Work to be completed
Go through the entries below and copy every line that holds the word "Toowoomba".

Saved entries

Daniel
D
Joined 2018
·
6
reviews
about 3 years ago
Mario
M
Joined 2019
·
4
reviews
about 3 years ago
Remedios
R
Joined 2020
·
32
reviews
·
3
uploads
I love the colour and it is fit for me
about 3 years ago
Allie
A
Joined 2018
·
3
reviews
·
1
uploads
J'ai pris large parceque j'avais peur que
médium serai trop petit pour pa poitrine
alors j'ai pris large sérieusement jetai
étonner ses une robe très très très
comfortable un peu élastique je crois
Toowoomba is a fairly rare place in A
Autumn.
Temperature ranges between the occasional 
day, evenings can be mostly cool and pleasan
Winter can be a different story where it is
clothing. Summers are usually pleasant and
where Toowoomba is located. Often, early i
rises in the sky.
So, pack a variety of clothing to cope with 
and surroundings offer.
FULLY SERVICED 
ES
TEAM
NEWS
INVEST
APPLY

--

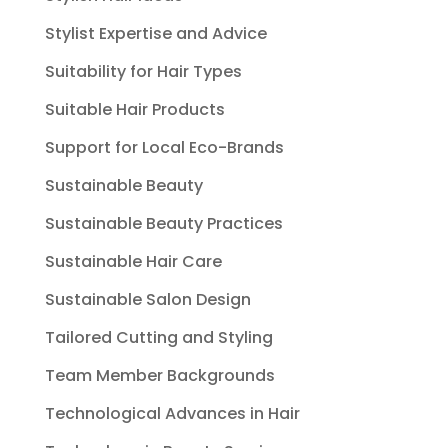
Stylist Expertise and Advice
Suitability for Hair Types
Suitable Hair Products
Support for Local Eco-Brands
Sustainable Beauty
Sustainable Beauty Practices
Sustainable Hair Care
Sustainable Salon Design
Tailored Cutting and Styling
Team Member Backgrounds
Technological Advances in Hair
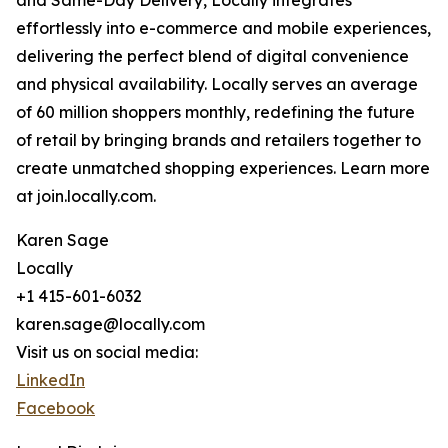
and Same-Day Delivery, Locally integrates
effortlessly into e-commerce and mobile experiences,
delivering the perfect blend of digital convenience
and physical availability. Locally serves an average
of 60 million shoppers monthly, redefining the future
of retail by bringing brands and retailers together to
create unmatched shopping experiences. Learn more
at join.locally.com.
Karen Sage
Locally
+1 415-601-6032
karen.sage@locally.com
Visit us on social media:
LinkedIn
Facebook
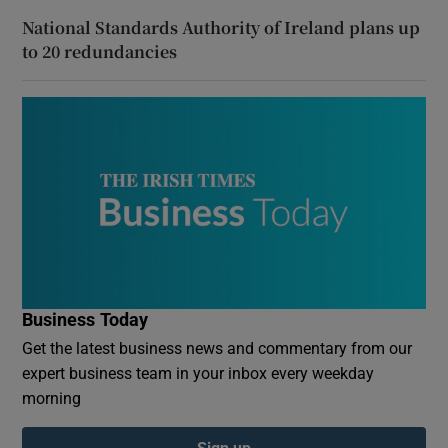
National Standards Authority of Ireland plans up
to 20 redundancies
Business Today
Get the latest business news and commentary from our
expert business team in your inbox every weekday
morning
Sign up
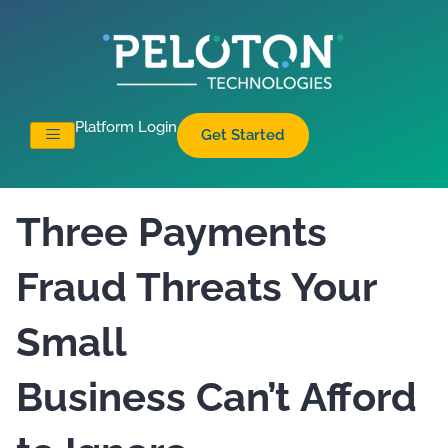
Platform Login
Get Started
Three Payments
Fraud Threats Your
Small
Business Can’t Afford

Your response
Toowoomba is a fairly rare place in A
where Toowoomba is located. Often, early i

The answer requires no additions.